2.6 Uncertainty and risk: An analysis of the March 13-14, 2017 snowstorm impacting the Mid Atlantic and Northeast United States

Monday, 8 January 2018: 11:45 AM
Ballroom D (ACC) (Austin, Texas)
Denna Geppi, NOAA, Silver Spring, MD; and J. Jankot

As America’s environmental intelligence agency, NOAA provides timely, reliable, and actionable information to communities and businesses around the country every day. Forecasting extreme weather events impacting major population centers can be a significant challenge when there is high uncertainty in the forecast. NOAA’s National Weather Service has the responsibility in the issuance of forecasts and warnings to the public and emergency responders. This case study seeks to examine the March 13-14, 2017 snowstorm impacting the Mid Atlantic and Northeast United States,and how NOAA/NWS could leverage and deploy best practices from Risk Communication and Enterprise Risk Management in its forecast operations to help decision makers achieve NOAA’s Mission.
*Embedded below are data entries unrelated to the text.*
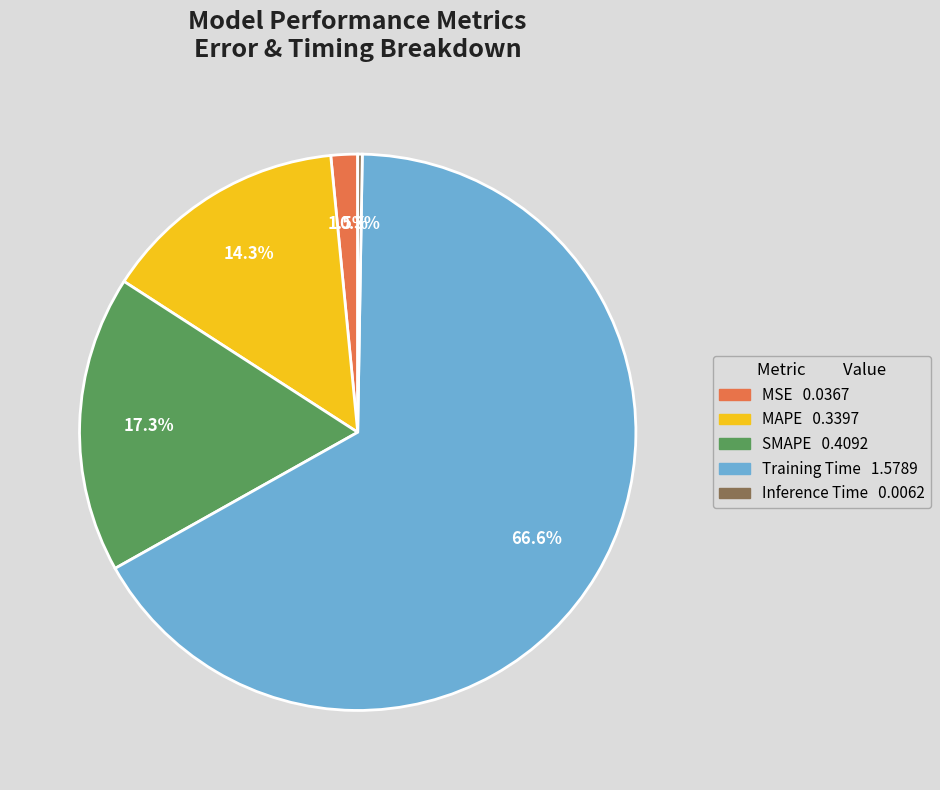

To the nearest percent, what percentage of the pie is SMAPE?

17%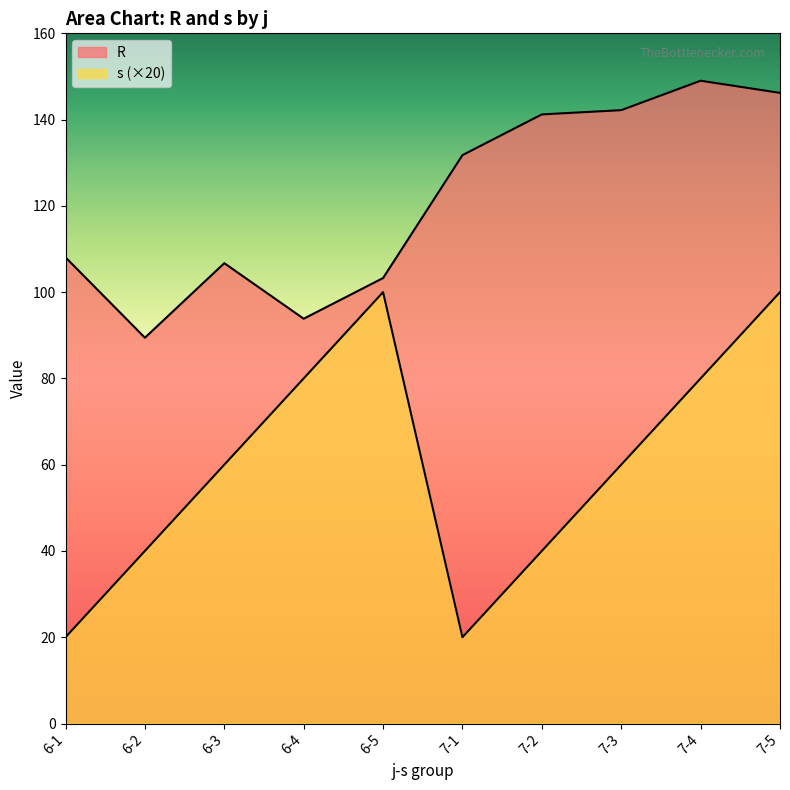

What is the approximate value of s at 6-3?

60.0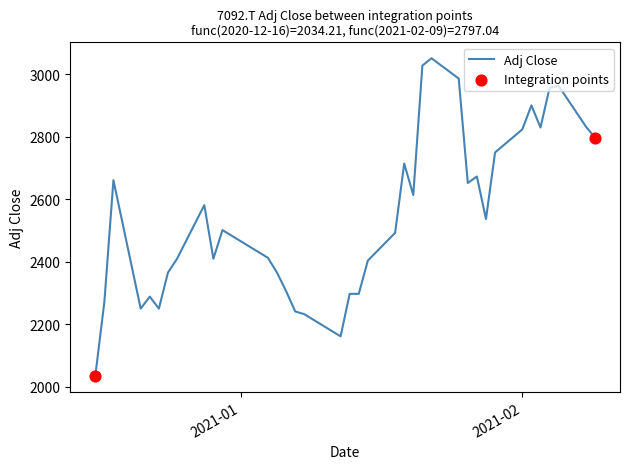

What is the minimum value shown in the chart?

2034.2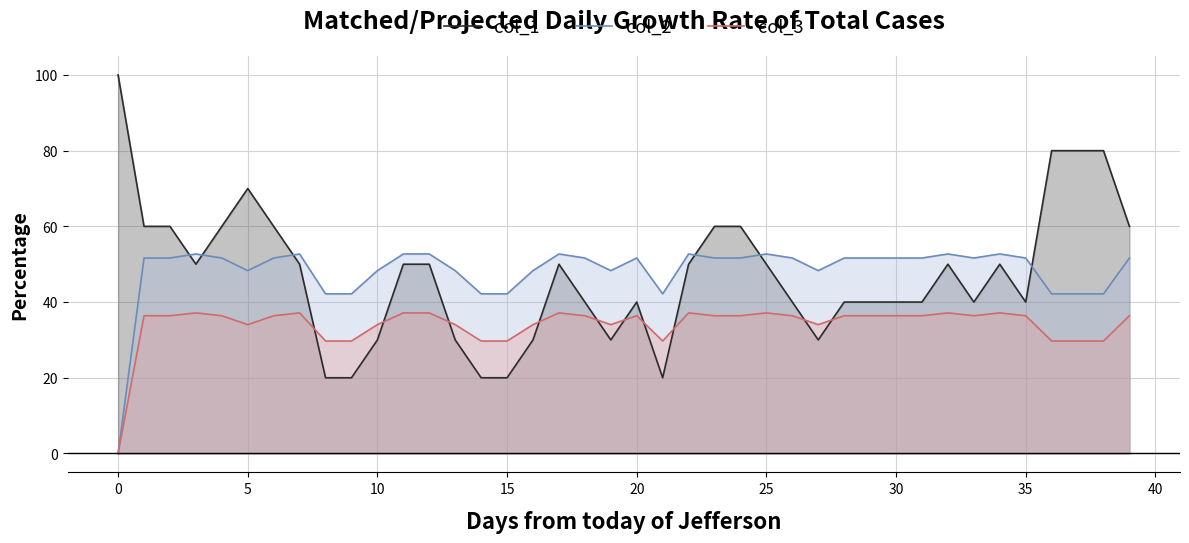

Reading right to left, transcribe all the data shown in this chart.

col_1: 60.0	80.0	80.0	80.0	40.0	50.0	40.0	50.0	40.0	40.0	40.0	40.0	30.0	40.0	50.0	60.0	60.0	50.0	20.0	40.0	30.0	40.0	50.0	30.0	20.0	20.0	30.0	50.0	50.0	30.0	20.0	20.0	50.0	60.0	70.0	60.0	50.0	60.0	60.0	100.0
col_2: 51.6	42.2	42.2	42.2	51.6	52.7	51.6	52.7	51.6	51.6	51.6	51.6	48.3	51.6	52.7	51.6	51.6	52.7	42.2	51.6	48.3	51.6	52.7	48.3	42.2	42.2	48.3	52.7	52.7	48.3	42.2	42.2	52.7	51.6	48.3	51.6	52.7	51.6	51.6	0.0
col_3: 36.4	29.7	29.7	29.7	36.4	37.1	36.4	37.1	36.4	36.4	36.4	36.4	34.0	36.4	37.1	36.4	36.4	37.1	29.7	36.4	34.0	36.4	37.1	34.0	29.7	29.7	34.0	37.1	37.1	34.0	29.7	29.7	37.1	36.4	34.0	36.4	37.1	36.4	36.4	0.0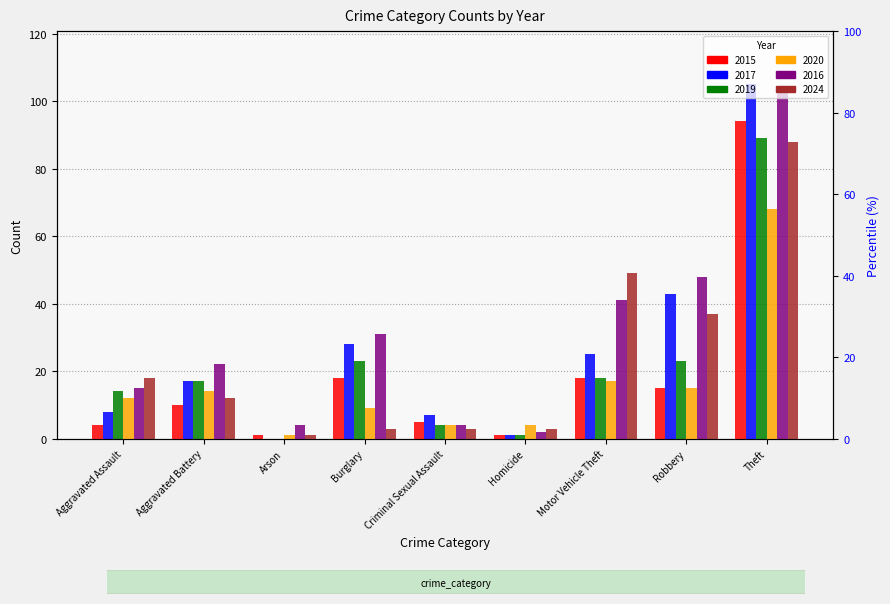

What is the difference between the second highest and minimum values in the 2019 series?

23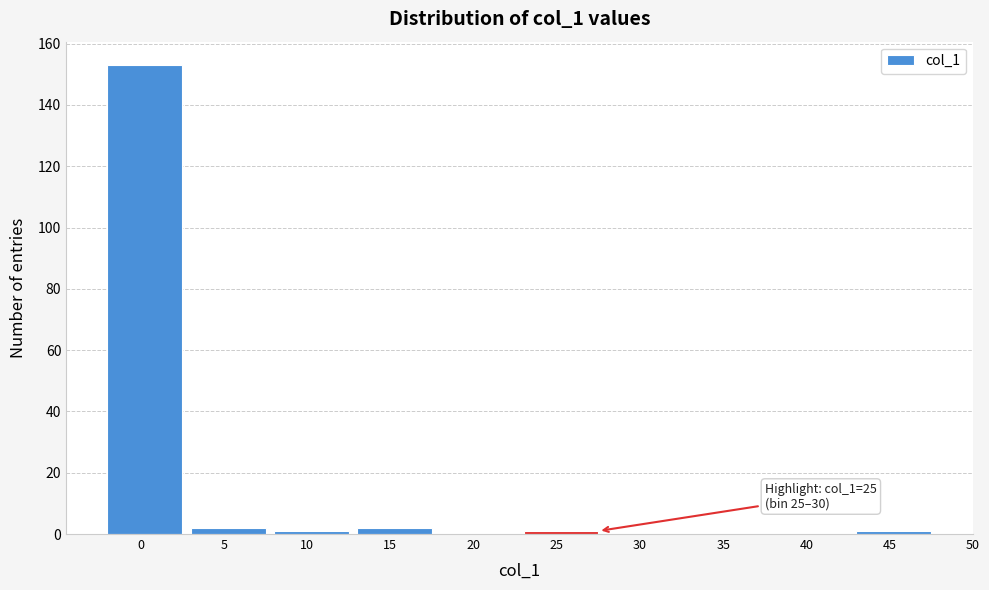

Reading left to right, transcribe all the data shown in this chart.

0=153	5=2	10=1	15=2	20=0	25=1	30=0	35=0	40=0	45=1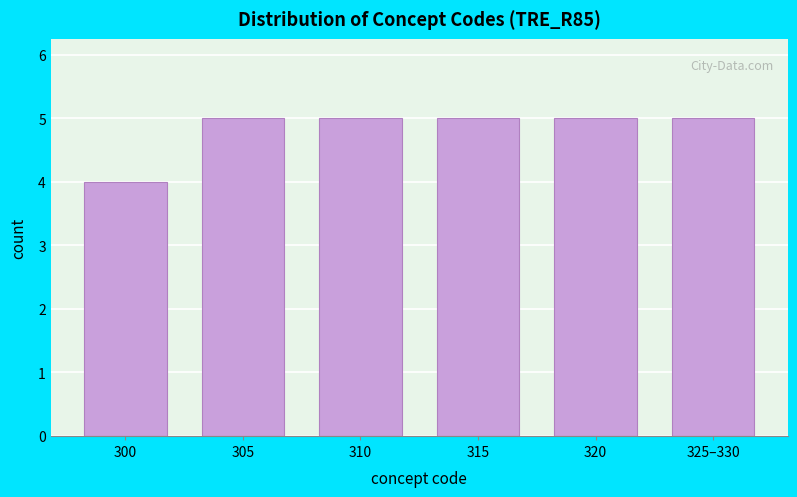

Reading left to right, transcribe all the data shown in this chart.

300=4	305=5	310=5	315=5	320=5	325–330=5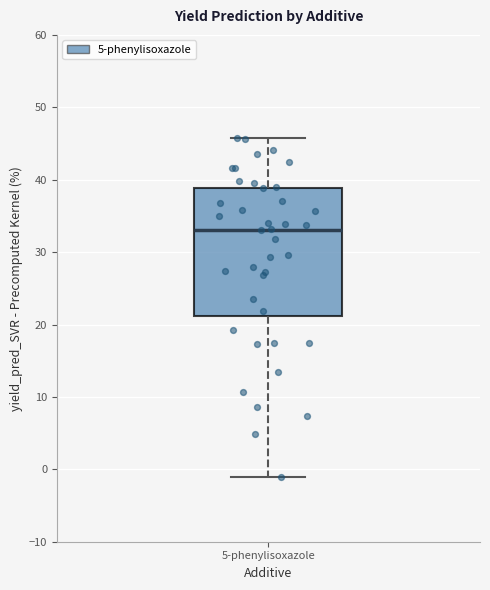

Where does the upper whisker of the box for 5-phenylisoxazole end on the y-axis? The values are not printed on the chart, so give them approximately, as read against the axis.

46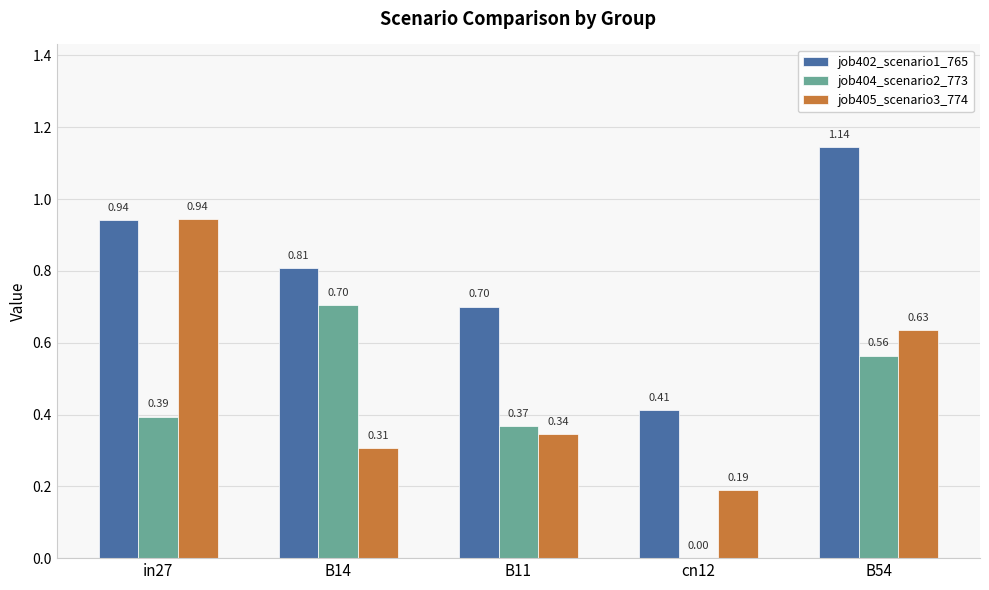

What is the sum of the job402_scenario1_765 values at B11 and B54?

1.8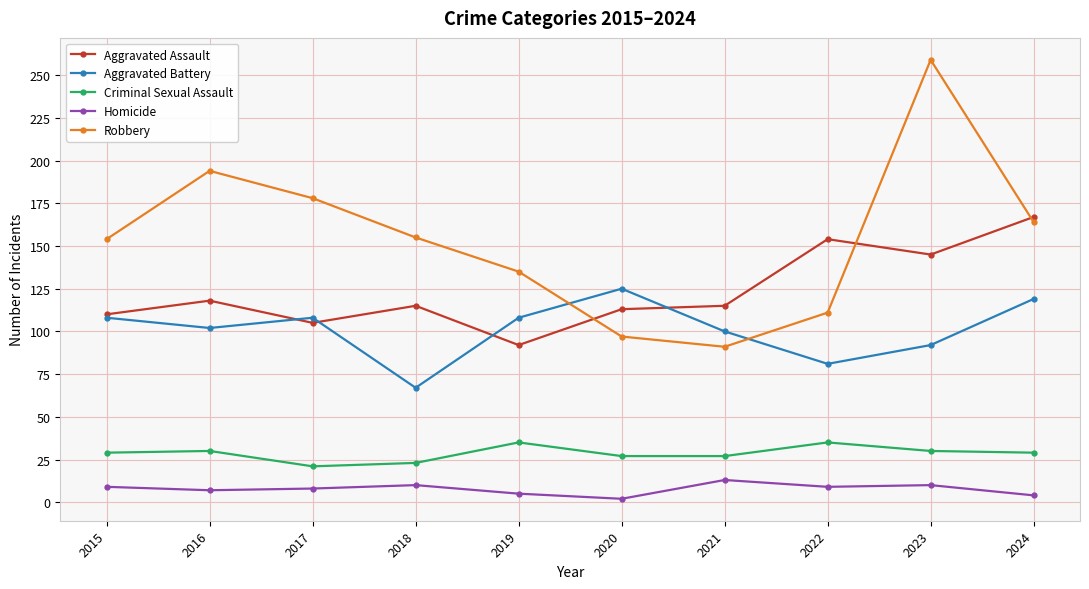

The Aggravated Assault series shows 170 at 2015. True or false?

False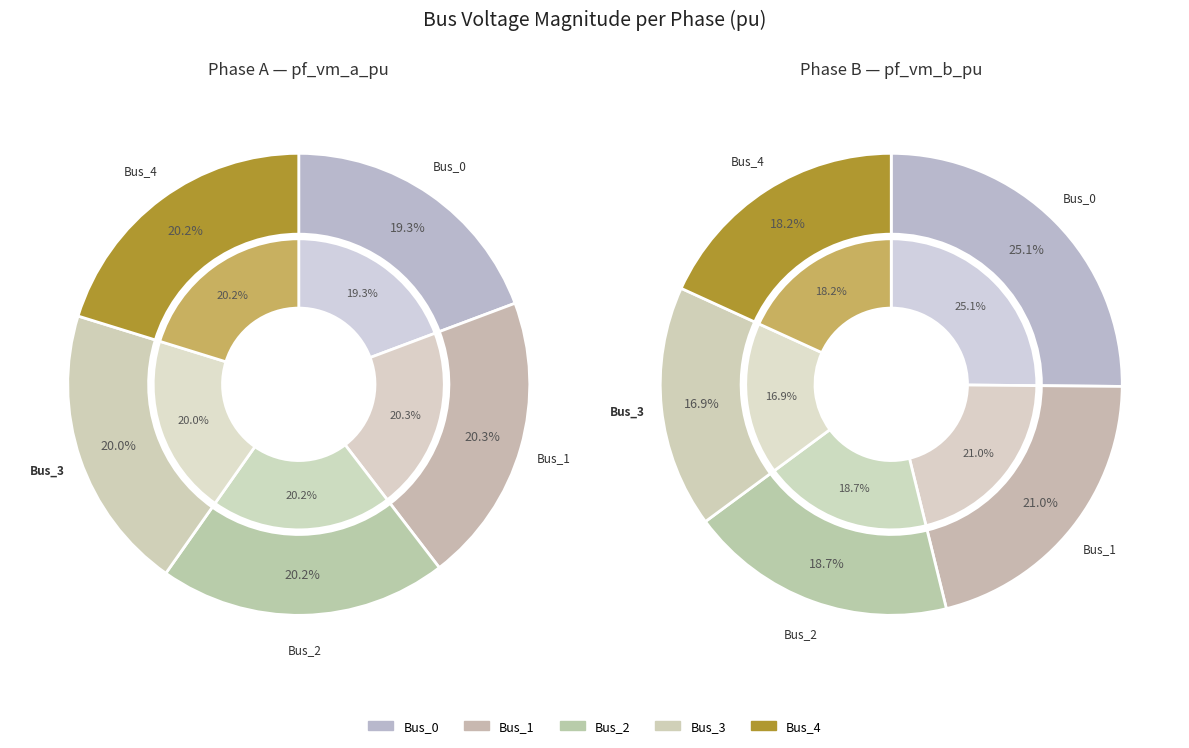

To the nearest percent, what is the average slice percentage?

20%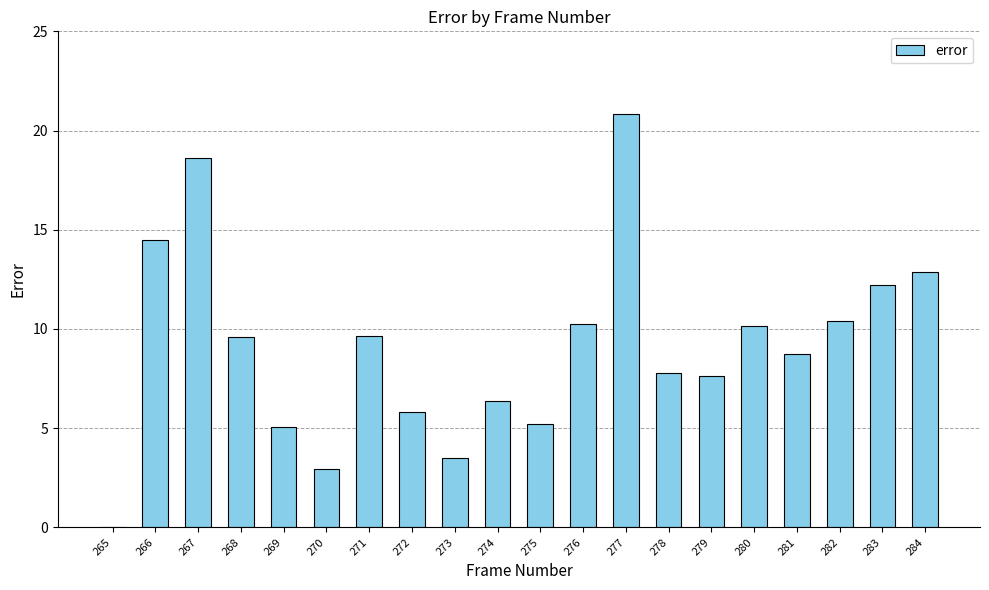

What is the maximum value shown in the chart?

20.8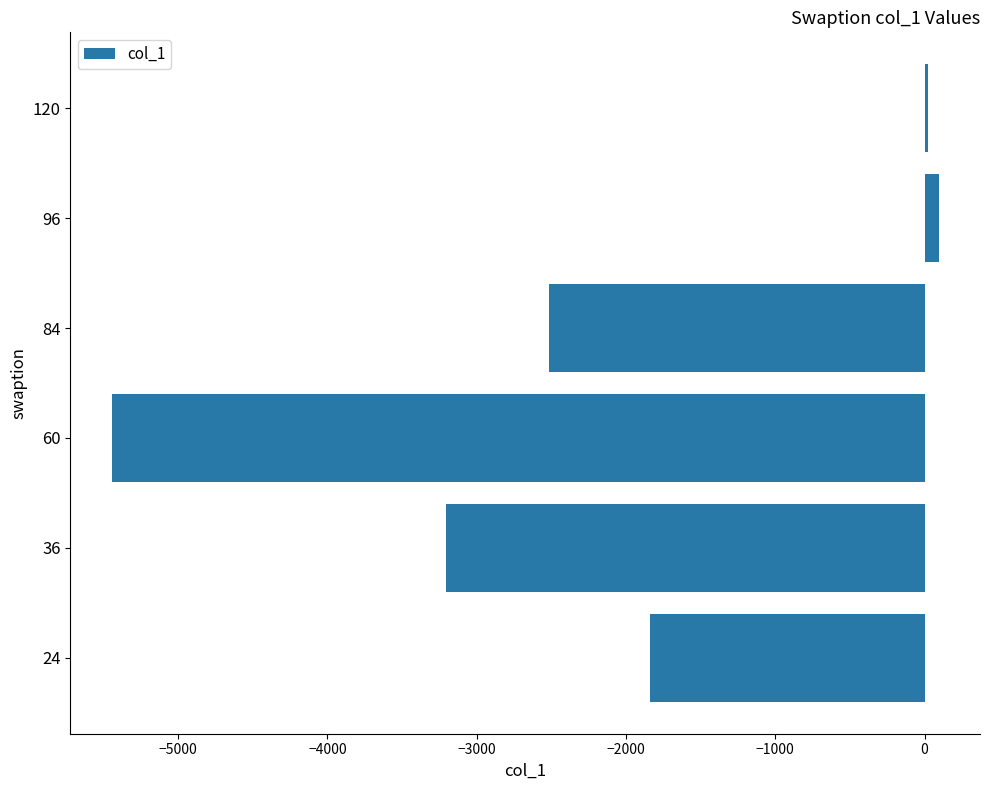

What is the change in value from 36 to 60?

-2241.3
Risk communication is an “interactive process of exchange of information and opinion among individuals,groups, and institutions. It involves multiple messages about the nature of risk and other messages, not strictly about risk, that express concerns, opinions, or reaction to risk messages or to legal or institutional arrangements for risk management.”Enterprise Risk Management (ERM) is “An effective agency-wide approach to addressing the full spectrum of the organization’s significant risks by considering the combined array of risks as an interrelated portfolio....ERM provides an enterprise-wide, strategically-aligned portfolio view of organizational challenges that provides improved insight about how to more effectively prioritize and manage risks to mission delivery. This case study will examine how Risk Communication and Enterprise Risk Management knowledge can be applied to support NOAA’s efforts towards creating a Weather-Ready Nation.